Work instructions: Output range, inclusive: from the line containing "[70,899,255,912] kaizencc/github-merit-badges@main //" to the line containing "(73, 1054) none". Restate those lines from the data below word for word and only those.

Data section:
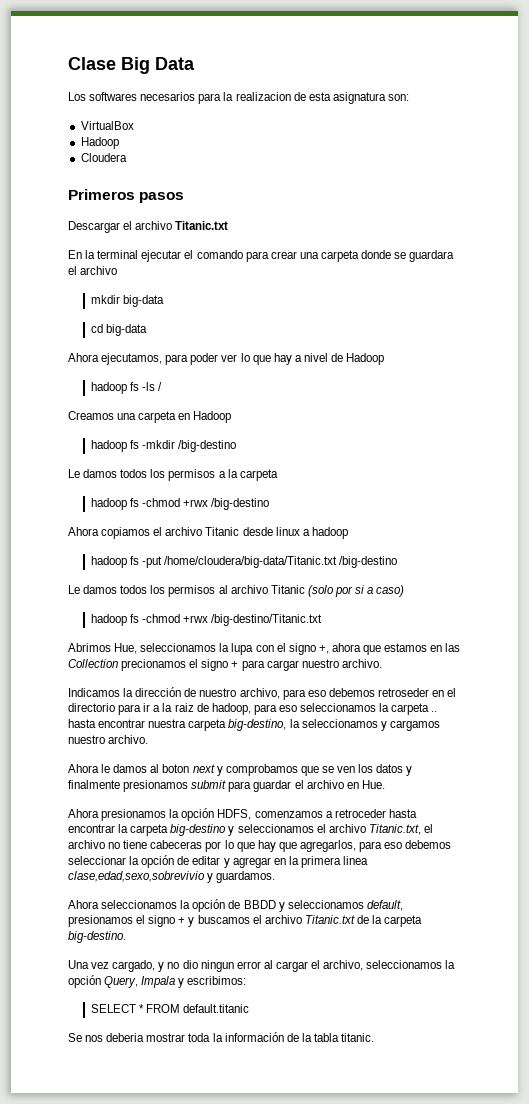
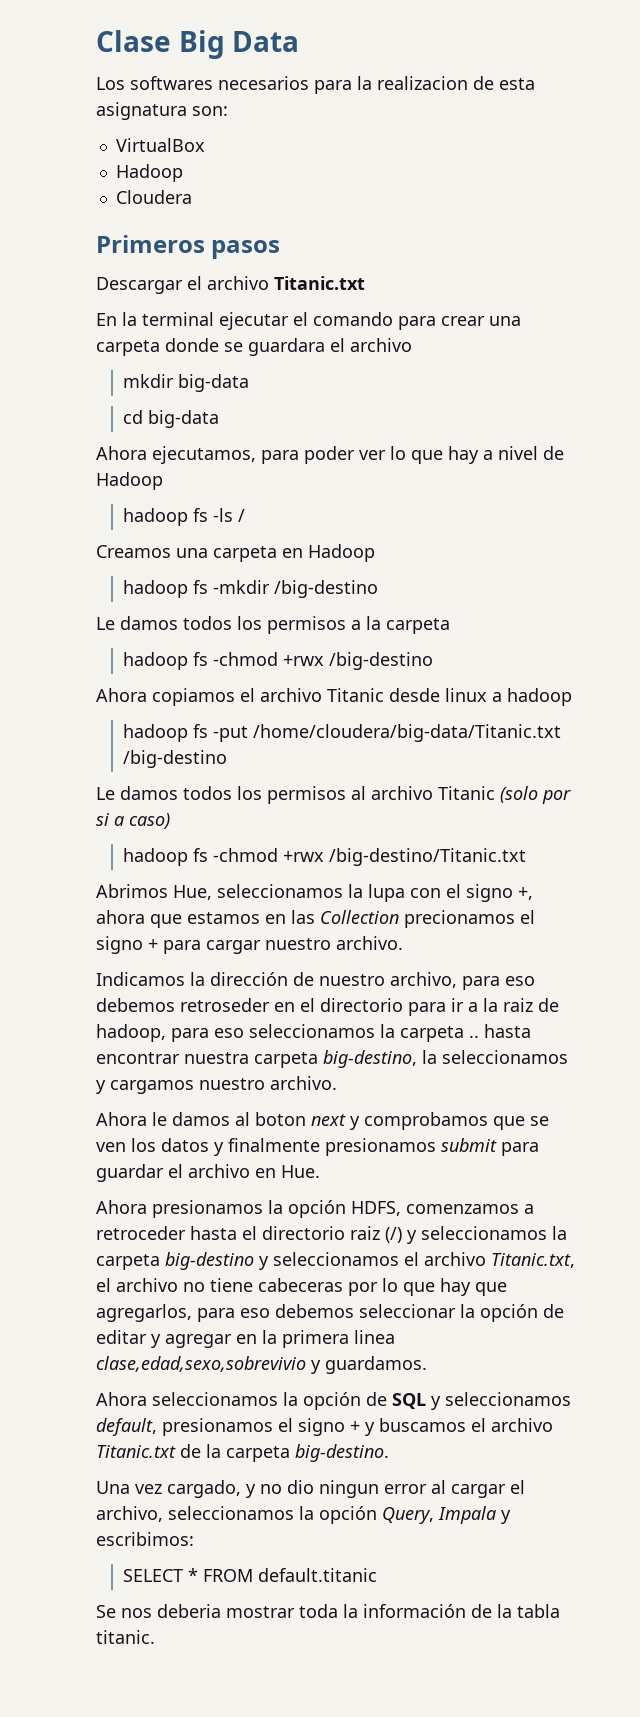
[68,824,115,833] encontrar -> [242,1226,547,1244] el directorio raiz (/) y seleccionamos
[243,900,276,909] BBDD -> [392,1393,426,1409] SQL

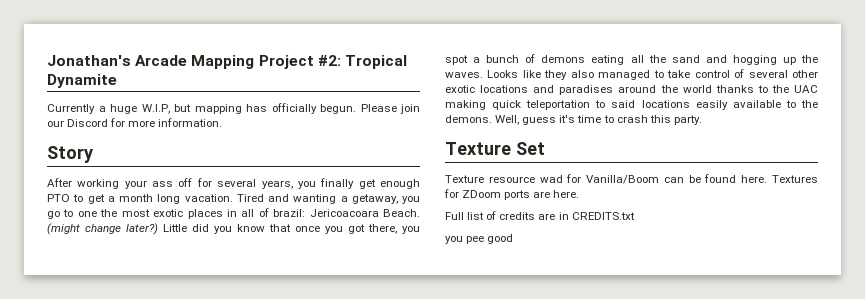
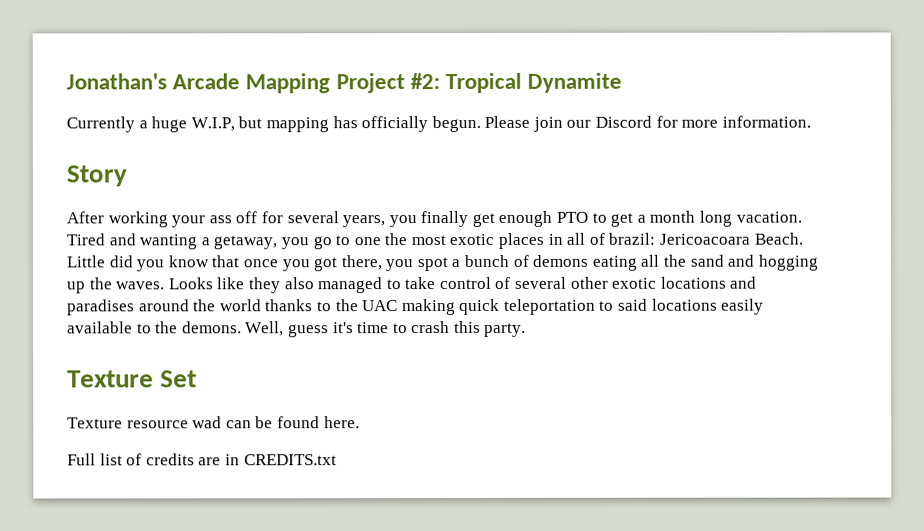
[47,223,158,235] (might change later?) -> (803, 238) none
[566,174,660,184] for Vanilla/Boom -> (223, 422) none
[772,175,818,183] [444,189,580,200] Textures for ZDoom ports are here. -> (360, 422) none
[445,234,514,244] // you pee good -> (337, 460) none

...

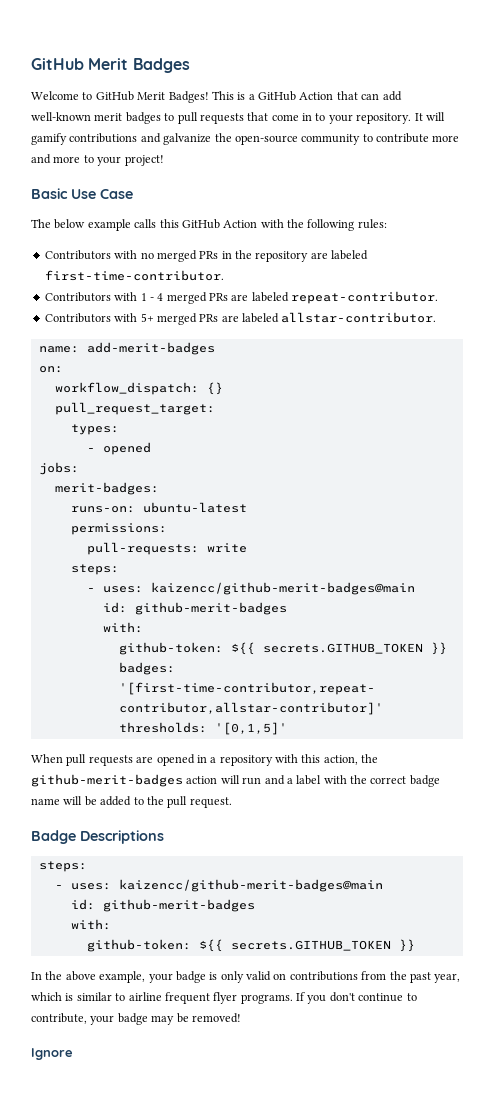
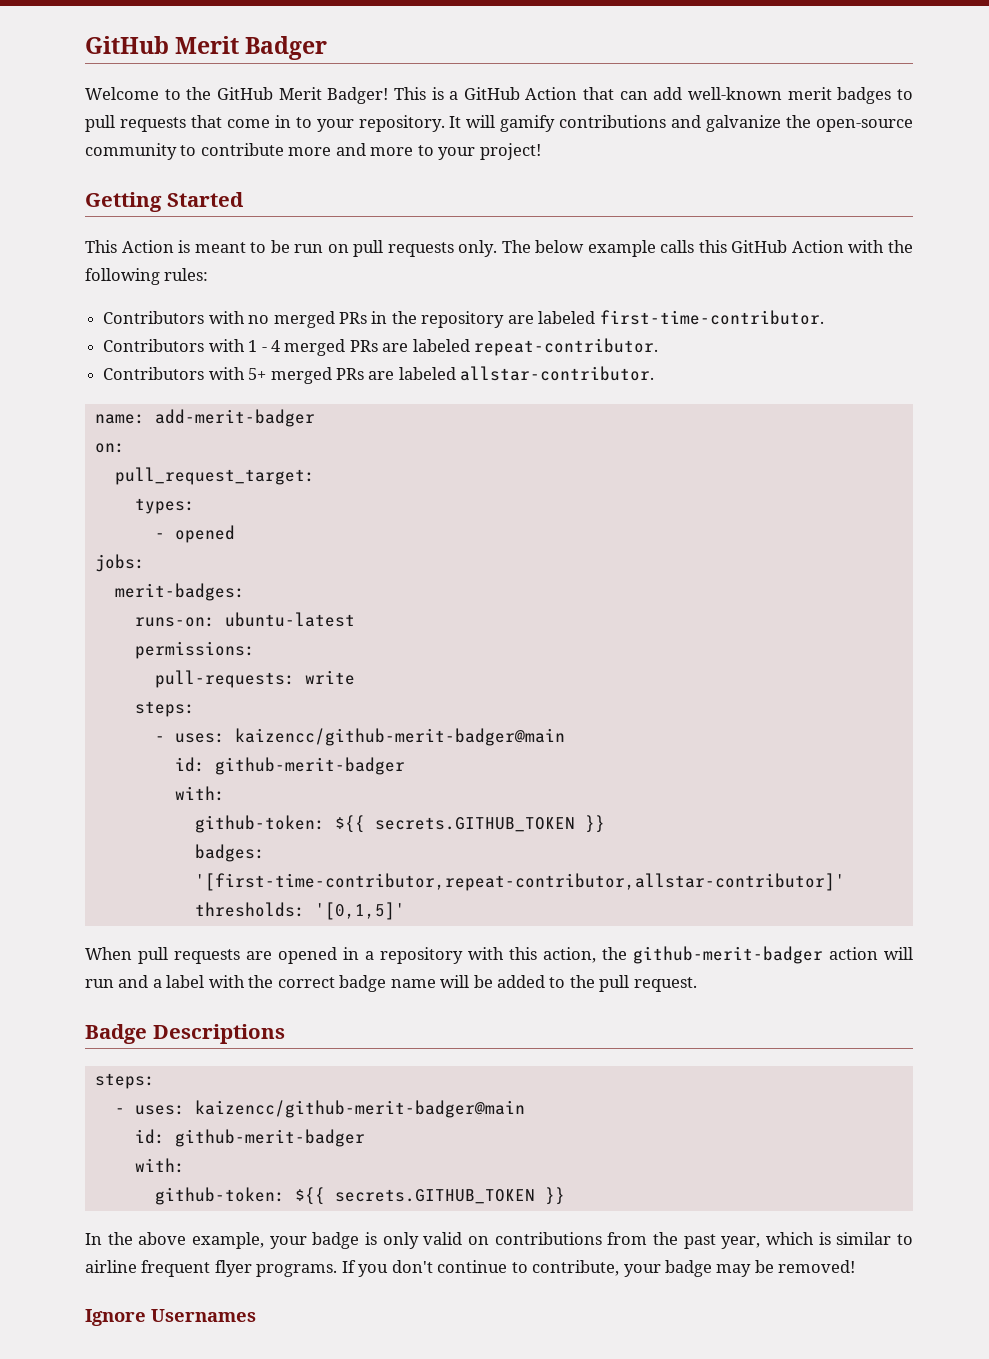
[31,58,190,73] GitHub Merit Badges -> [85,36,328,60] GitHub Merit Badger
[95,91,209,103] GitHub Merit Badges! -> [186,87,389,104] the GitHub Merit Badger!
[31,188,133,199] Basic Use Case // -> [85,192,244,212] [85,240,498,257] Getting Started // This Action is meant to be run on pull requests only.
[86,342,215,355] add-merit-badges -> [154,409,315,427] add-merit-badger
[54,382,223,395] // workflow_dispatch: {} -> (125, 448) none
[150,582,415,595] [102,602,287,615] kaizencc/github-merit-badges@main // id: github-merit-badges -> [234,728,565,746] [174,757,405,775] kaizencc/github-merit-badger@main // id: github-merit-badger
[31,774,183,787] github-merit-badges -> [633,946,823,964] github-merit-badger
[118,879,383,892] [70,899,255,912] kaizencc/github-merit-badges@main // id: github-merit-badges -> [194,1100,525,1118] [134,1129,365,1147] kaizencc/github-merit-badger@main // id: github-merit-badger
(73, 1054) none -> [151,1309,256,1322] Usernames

---

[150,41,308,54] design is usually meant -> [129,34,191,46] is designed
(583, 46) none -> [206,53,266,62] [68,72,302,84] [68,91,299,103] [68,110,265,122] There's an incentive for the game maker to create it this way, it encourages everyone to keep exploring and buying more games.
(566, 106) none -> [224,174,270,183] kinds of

Your response:
[118,879,383,892] [70,899,255,912] kaizencc/github-merit-badges@main // id: github-merit-badges -> [194,1100,525,1118] [134,1129,365,1147] kaizencc/github-merit-badger@main // id: github-merit-badger
(73, 1054) none -> [151,1309,256,1322] Usernames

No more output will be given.